Imaging non-standard partitions

Post by rustleg »

I am using a system which uses a Unix partition where the formatting isn't recognised by IFD. As I understand it, when imaging, IFD treats it as just a piece of disk space and will image the entire contents even if there is little actual data there. I understand why this should be so but would like to minimise the resulting file size.

Would it be useful if when setting up the partition in the first place I wipe it to all zeroes so that compression will keep the file size small? Would a BIBM wipe do this? Or other Terabyte utility?
mjnelson99
Posts: 785
Joined: Fri Aug 12, 2011 1:24 am

Re: Imaging non-standard partitions

Post by mjnelson99 »

You might get easier results if you use IFL Networking
version, rather than IFD. Same creation process to get a
bootable CD/DVD/SD card.

For example, I cannot access my SD card reader built in to
my laptop using IFD and I CAN using IFL.

On 2/8/2012 10:02 AM, rustleg wrote:
> I am using a system which uses a Unix partition where the formatting isn't recognised by IFD. As I understand it, when imaging, IFD treats it as just a piece of disk space and will image the entire contents even if there is little actual data there. I understand why this should be so but would like to minimise the resulting file size.
>
> Would it be useful if when setting up the partition in the first place I wipe it to all zeroes so that compression will keep the file size small? Would a BIBM wipe do this? Or other Terabyte utility?

DATA EXTRACTS>
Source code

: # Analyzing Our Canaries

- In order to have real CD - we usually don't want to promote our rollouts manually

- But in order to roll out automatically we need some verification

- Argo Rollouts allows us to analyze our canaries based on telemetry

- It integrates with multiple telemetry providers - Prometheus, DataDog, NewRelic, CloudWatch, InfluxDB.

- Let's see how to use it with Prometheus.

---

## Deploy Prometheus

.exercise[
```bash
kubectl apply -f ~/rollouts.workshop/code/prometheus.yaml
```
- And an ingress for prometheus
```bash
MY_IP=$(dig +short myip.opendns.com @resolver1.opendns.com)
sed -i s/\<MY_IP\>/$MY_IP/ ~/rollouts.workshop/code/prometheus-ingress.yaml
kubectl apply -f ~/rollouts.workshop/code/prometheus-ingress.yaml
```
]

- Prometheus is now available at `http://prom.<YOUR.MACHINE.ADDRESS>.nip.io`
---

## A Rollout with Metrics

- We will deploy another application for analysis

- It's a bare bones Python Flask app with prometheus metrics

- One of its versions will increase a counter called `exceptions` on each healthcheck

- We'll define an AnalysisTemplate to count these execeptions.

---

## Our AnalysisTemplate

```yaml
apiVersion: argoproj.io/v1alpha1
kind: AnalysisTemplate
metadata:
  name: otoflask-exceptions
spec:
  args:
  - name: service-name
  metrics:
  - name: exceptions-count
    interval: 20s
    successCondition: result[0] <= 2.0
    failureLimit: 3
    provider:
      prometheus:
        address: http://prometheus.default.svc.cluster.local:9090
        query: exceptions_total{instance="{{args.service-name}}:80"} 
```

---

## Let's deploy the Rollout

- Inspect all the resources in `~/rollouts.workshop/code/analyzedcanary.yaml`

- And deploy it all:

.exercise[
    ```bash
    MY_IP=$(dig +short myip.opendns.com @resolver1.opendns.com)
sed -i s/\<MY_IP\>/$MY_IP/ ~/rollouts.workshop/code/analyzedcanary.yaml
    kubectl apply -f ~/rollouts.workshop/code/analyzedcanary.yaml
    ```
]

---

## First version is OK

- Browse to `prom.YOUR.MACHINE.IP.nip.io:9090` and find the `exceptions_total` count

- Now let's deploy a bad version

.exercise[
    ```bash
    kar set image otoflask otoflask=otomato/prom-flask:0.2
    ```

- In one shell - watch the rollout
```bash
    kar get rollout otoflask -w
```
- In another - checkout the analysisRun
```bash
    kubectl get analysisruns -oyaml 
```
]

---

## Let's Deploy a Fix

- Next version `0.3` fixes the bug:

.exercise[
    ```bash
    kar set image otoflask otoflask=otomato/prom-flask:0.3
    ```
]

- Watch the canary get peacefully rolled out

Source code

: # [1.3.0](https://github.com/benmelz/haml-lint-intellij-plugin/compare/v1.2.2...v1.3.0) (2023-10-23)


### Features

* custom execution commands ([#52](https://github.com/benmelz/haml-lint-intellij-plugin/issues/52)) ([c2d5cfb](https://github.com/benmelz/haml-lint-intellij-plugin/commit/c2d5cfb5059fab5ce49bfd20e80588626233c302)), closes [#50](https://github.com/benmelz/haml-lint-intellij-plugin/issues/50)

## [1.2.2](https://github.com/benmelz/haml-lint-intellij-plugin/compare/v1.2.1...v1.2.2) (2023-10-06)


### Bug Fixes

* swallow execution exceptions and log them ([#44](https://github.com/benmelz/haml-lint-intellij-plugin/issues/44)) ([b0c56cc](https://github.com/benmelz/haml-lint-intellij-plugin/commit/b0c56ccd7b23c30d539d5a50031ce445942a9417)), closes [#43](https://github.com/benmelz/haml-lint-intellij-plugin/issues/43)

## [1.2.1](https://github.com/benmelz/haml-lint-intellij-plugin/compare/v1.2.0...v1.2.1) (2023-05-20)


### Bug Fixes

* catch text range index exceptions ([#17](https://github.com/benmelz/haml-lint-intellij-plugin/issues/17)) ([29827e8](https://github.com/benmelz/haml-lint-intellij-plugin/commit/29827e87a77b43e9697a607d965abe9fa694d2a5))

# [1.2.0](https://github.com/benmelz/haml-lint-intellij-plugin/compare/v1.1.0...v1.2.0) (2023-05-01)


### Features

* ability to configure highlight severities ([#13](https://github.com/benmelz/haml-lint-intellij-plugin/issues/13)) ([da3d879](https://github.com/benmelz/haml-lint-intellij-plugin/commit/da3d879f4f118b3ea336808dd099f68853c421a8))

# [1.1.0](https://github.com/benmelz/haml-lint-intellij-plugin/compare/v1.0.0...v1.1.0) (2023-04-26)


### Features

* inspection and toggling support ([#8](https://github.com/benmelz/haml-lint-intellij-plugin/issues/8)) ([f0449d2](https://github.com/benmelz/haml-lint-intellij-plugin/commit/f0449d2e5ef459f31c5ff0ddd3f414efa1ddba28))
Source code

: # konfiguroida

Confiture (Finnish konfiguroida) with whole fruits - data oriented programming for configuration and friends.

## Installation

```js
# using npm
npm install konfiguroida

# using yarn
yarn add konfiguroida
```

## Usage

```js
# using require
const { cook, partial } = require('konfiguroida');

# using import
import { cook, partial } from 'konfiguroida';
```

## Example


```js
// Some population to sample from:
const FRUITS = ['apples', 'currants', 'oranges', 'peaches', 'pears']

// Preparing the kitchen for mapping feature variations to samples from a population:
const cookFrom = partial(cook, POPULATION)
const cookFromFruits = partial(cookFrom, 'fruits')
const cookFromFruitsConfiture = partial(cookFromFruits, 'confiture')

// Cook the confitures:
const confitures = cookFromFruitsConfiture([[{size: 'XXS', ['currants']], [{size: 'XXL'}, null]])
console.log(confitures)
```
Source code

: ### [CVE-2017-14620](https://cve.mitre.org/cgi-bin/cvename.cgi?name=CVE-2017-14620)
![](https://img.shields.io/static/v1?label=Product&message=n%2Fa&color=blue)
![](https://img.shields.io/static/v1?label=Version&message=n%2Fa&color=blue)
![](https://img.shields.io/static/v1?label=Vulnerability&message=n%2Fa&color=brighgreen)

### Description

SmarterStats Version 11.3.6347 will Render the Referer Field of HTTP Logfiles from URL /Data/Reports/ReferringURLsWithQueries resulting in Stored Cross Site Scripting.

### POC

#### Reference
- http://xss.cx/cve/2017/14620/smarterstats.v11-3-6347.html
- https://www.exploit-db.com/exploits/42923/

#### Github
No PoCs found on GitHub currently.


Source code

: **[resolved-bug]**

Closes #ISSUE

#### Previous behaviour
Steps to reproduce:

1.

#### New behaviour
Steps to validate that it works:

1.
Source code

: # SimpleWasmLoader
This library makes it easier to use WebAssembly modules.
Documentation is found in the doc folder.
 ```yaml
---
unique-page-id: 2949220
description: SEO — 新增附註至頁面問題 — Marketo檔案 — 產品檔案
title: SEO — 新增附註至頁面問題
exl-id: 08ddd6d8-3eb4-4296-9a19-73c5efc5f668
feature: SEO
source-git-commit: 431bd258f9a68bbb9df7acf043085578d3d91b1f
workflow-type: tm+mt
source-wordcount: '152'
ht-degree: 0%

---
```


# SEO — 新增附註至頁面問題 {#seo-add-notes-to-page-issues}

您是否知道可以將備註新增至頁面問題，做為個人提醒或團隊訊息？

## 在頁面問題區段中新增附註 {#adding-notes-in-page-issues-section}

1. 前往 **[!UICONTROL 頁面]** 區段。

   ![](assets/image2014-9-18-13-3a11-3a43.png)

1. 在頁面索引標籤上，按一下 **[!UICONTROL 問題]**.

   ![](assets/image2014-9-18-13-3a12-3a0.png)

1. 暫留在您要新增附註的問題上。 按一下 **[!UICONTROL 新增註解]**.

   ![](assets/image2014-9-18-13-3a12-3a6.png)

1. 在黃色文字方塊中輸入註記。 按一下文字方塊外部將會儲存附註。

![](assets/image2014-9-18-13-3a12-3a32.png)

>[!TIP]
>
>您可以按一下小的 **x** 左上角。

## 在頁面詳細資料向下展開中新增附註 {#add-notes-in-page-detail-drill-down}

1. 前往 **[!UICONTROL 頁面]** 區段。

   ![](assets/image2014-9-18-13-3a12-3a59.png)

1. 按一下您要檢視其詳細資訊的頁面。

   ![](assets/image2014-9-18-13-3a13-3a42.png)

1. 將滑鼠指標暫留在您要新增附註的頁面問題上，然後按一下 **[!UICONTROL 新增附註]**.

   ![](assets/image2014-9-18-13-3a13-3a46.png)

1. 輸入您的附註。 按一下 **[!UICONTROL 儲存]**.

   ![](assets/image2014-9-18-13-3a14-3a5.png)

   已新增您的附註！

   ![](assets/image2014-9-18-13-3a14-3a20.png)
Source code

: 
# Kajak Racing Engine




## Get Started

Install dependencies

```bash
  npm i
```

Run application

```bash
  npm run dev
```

PROBLEM DESCRIPTION>
In the forum thread on imaging non-standard partitions, what can mjnelson99 access using IFL but not using IFD? Please answer in one sentence. The rows aren't needed for this.

RESULT FOR THIS EXERCISE>
mjnelson99 can access the SD card reader built into their laptop using IFL but not using IFD.